25/08/2021

How banks can meet – and exceed – customer expectations 

How banks can meet – and exceed – customer expectations 

 

Banking is changing. Customers are re-evaluating their relationship with money thanks to evolving expectations and the rise of digital banking changing habits, which has been accelerated by the pandemic. 

 

Great expectations 

 

Expectations is the keyword. In an environment where change is accelerating and Big Tech is making inroads in financial services, incumbents need to reimagine customer experience to stay relevant and competitive.  

 

This doesn’t mean tweaks or gimmicks. It means wholesale change in how customers engage with brands, products and people. On a practical level, this means rewiring the customer-facing functions of the organisation – marketing, commerce, sales and service. Those touchpoints are integral mechanisms for how people interact with their money. This primary relationship with money is and will become a fundamental facet of banking in a digitally native world. That is not to discount physical interactions such as from branches as this is an area that incumbents are differentiated from many of the new FinTechs but quite simply, the old ways of doing things just won’t cut it in the new world. 

We’ve written extensively about the importance of purpose. Not only can purpose rehabilitate the image of banks still suffering from the fallout from the Global Financial Crisis – it can ignite sustainable growth, leading to better outcomes for stakeholders, customers and society.  

What we have currently is a potential golden era of disruption in the industry. But the interesting thing is that this can come from within. How can banks reinvent themselves

So what other elements should banks focus on when it comes to exceeding customer expectations? 

 

A case in point: The neglected middle 

 

When it comes to product variety and accessibility it is safe to say that current processes such as obtaining credit for homes, autos and businesses can feel outdated and confusing. And a significant portion of the population is being denied credit by traditional lenders – despite the fact they are creditworthy.  

 

In the US, for instance, 45 million people are considered “credit invisible”. Globally, meanwhile, roughly 1.7 billion adults with a net worth of $10,000 to $100,000 – dubbed “the neglected middle”– lack products and services that adequately meet their needs. 

 

This group includes women, immigrants, and foreign workers who often lack the local financial track record needed to obtain credit. And then there’s Centennials – those born after 1997 who have not yet developed a robust credit history. This situation needs to change. Thankfully, it is. 

 

One lender’s loss is another’s again. The “neglected middle” is attracting the attention of disruptive challengers with the technological infrastructure to make sophisticated lending decisions based on alternative data sources, new risk analysis techniques, and greater automation. For example, Braviant Holdings looks beyond credit scores, using automation, machine learning and alternative data sources to build models that predict willingness and ability to pay, providing customers a path to better credit scores.  

 

In the short-term credit sector we are seeing a bottom upshift of power away from banks towards consumers, who are now able to find financing from progressive financial institutions like Capital One or fintech platforms like Kabbage, Klarna, and Affirm. UK-based Oaknorth is leading the charge here, leveraging alternative data to keep non-performing loans at an incredibly low rate: just two defaults in four years of lending €3 billion ($3.6 billion) to individuals and SMBs. 

 

We’ve explored the power of Gen Z before on the blog. And this only exposes a wider issue within the industry in terms of moving with the times and leveraging technology like data and AI to expand narrow fields of the idea of the customer and provide modern, simplified services that meet customers needs and expectations.

The game has changed 

 

Banks are no longer just competing with each other. For instnace the “buy now, pay later” brands have redefined standards for short-term credit.

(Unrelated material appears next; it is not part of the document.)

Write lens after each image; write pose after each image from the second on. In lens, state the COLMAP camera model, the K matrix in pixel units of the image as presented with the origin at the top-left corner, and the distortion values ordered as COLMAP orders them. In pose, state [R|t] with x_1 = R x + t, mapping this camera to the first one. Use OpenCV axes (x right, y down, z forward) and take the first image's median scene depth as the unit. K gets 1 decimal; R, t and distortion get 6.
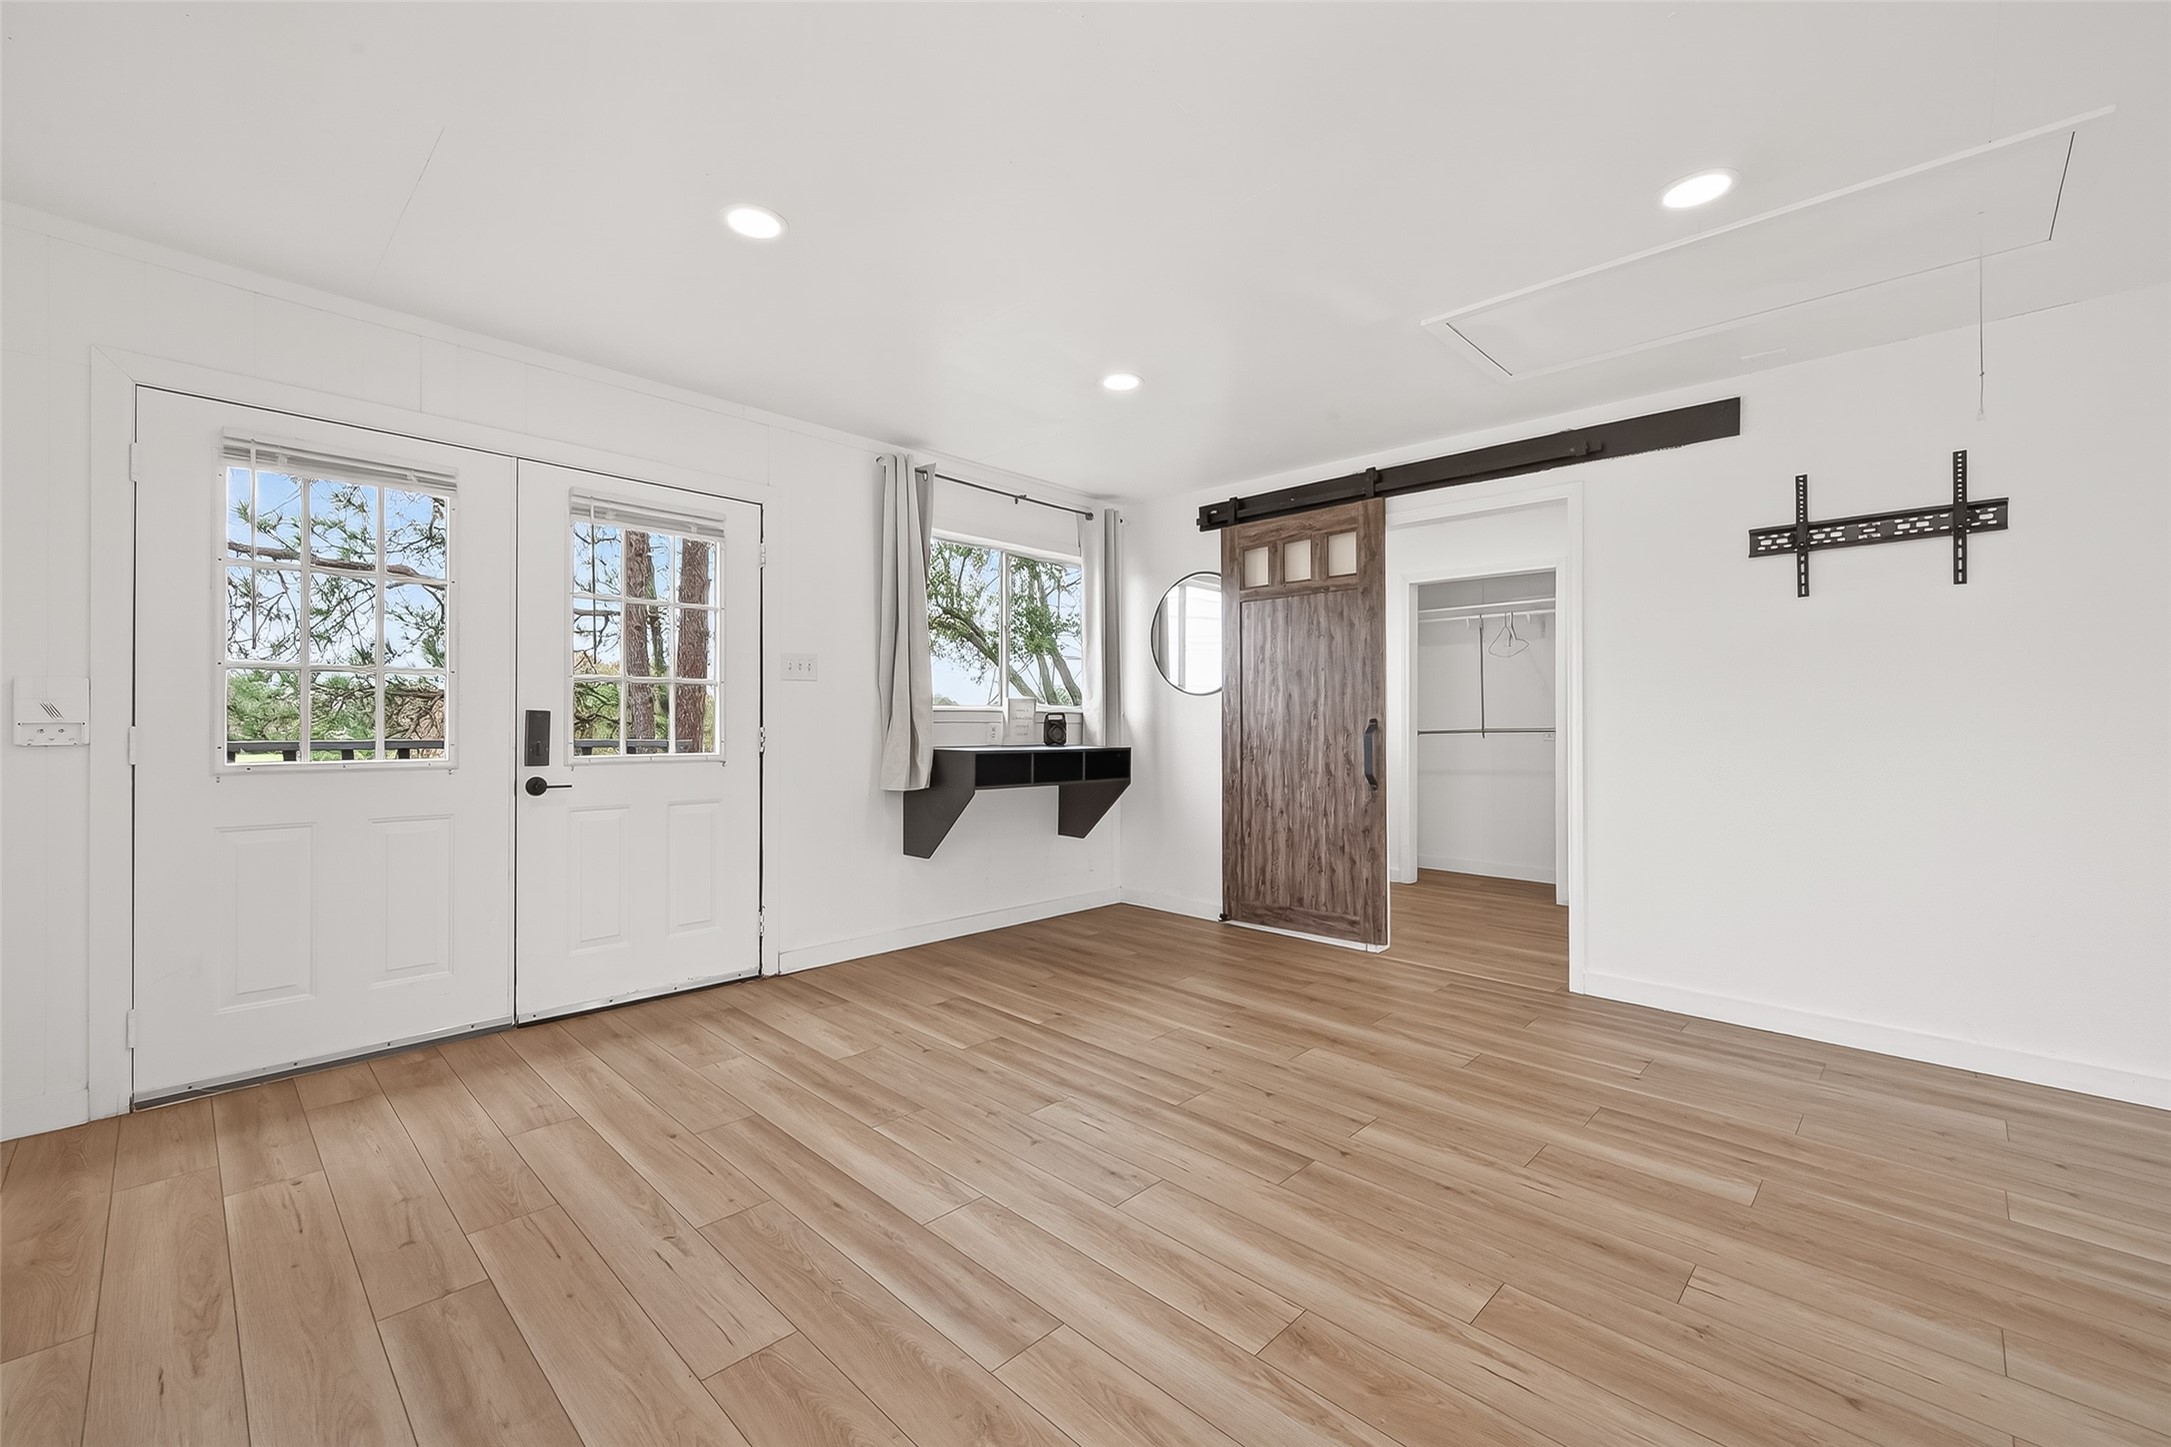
lens RADIAL K [[902.1, 0, 1080.3], [0, 902.1, 722.5], [0, 0, 1]] dist [0.002091, 0.000064]
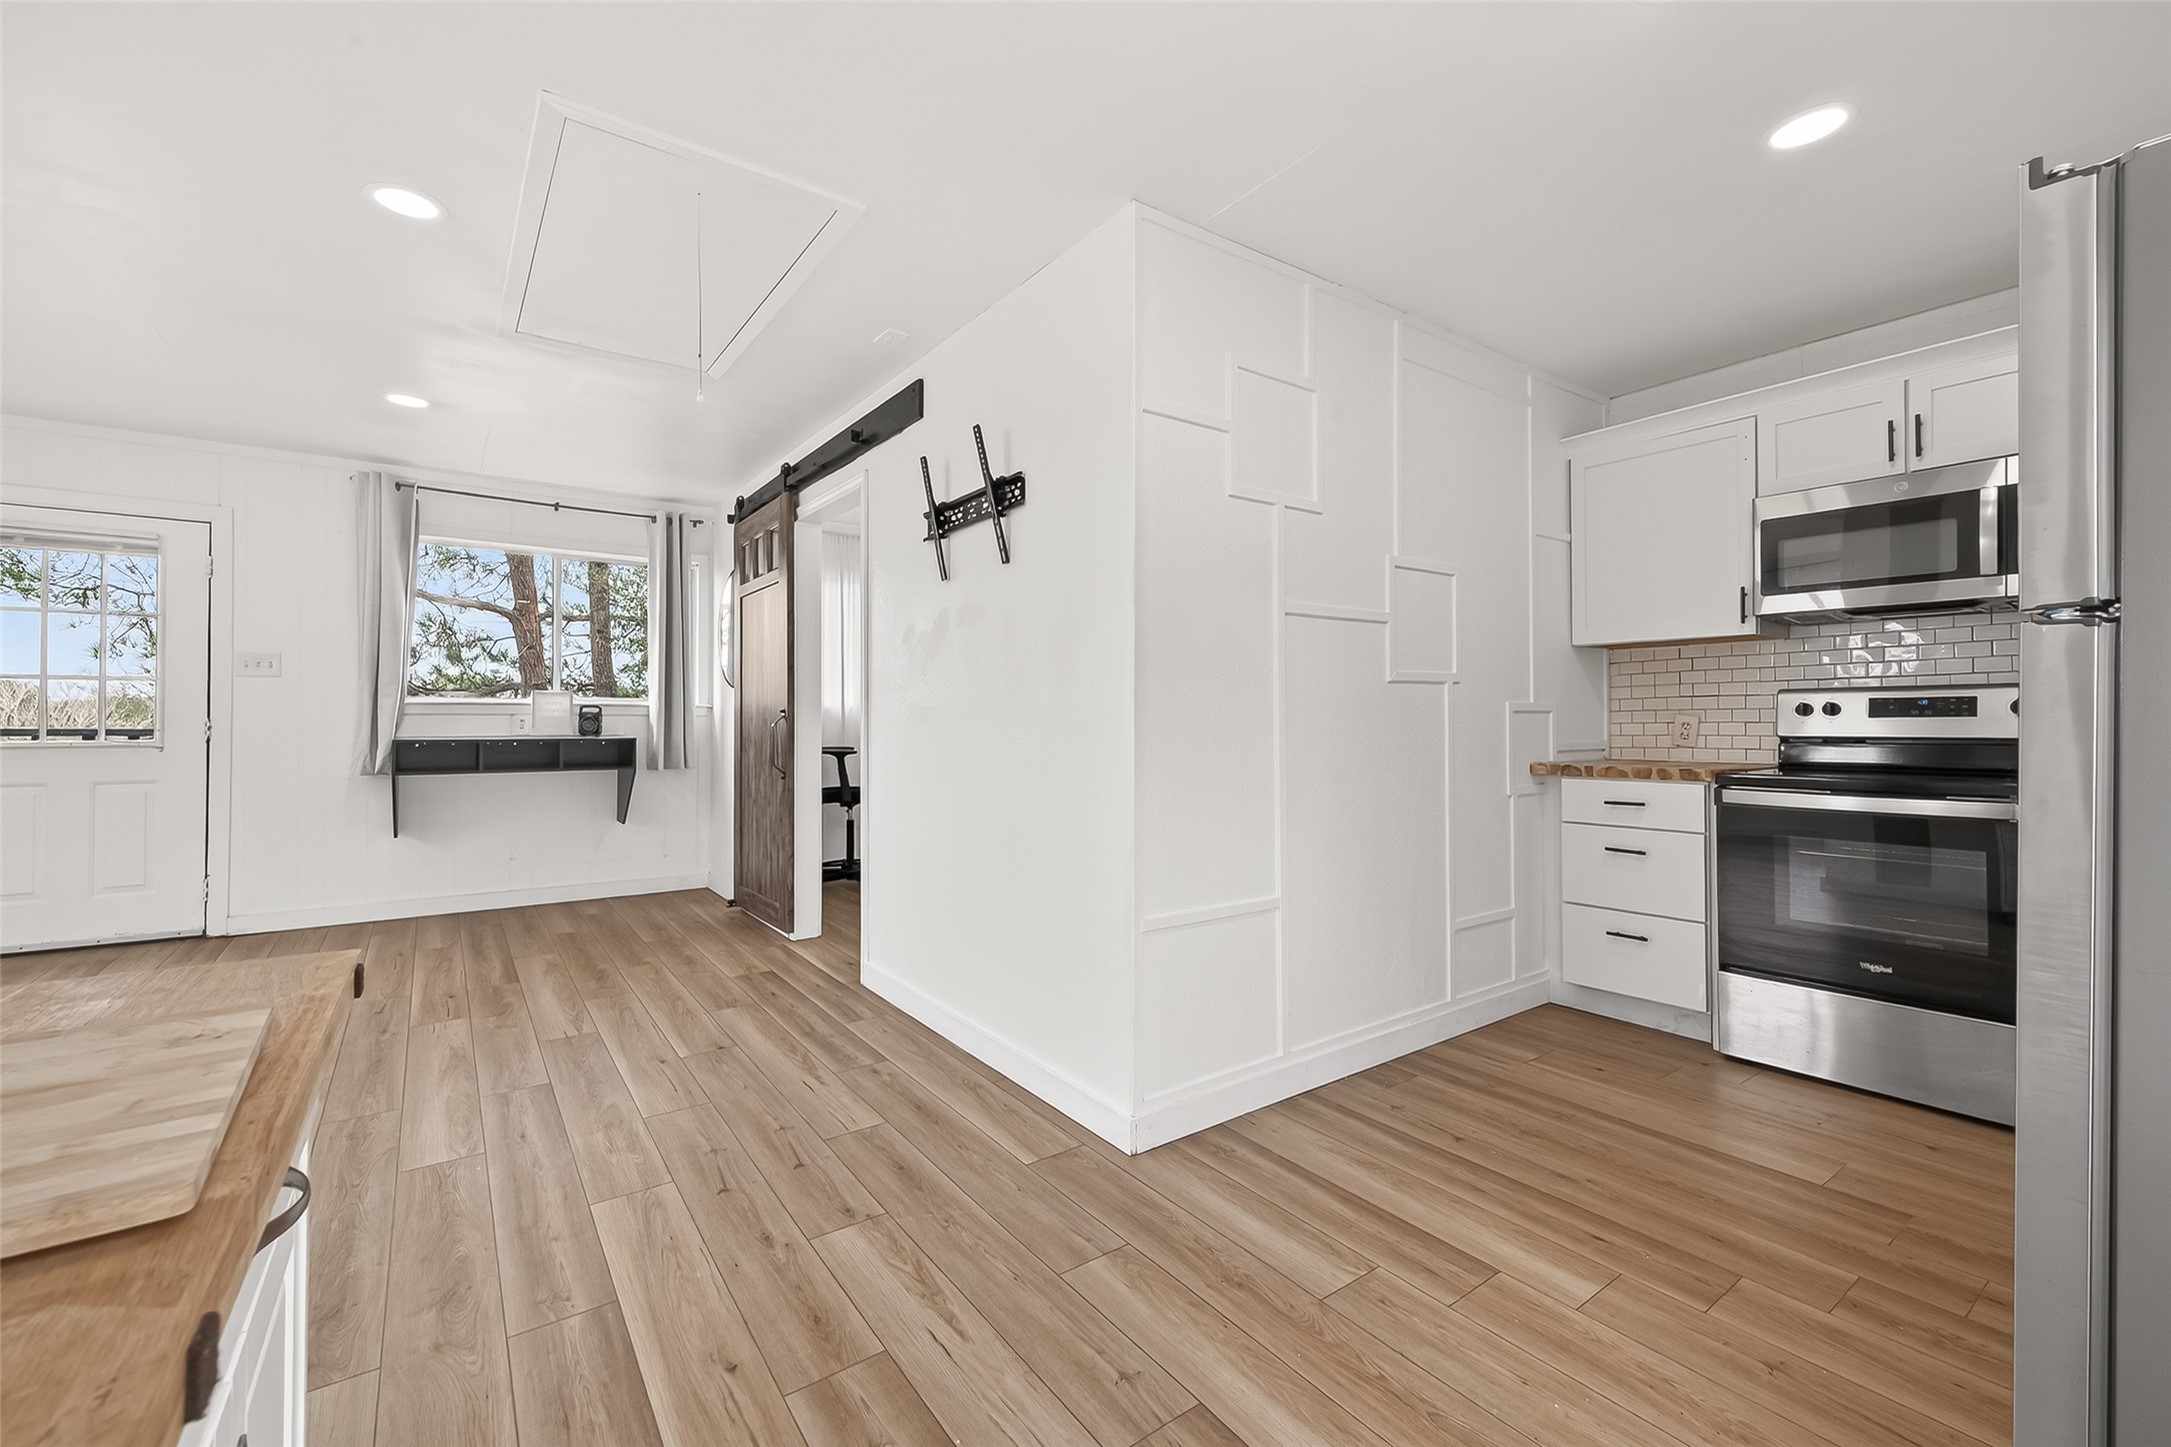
lens RADIAL K [[902.1, 0, 1077.7], [0, 902.1, 716.5], [0, 0, 1]] dist [0.002091, 0.000064]
pose [[0.986494, 0.001259, -0.163791, 0.820957], [-0.002185, 0.999983, -0.005477, 0.007786], [0.163782, 0.005761, 0.986480, 0.049529]]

Unlike banks, who tend to be encumbered with legacy data and risk models, they have been able to build superlative customer experiences from first principles. 

 

There is much more than credit provisioning that banks must get right to retain relevance and grow in this fast-moving and future-forward landscape but pick at almost any financial services product these days and you will catch a glimpse at a market ripe for disruption. 

 

Therefore in order to build products that align with what people need and expect and, in fact, build new ones that meet unmet needs and the ‘I didn’t know I needed this until I saw it’ market banks must reimagine their products, models and culture. This makes sense. Serving previously overlooked segments is good for both business and society. And lessons learned from serving segments such as the neglected middle will provide new approaches for traditional audiences as we move towards the next-generation banking experience.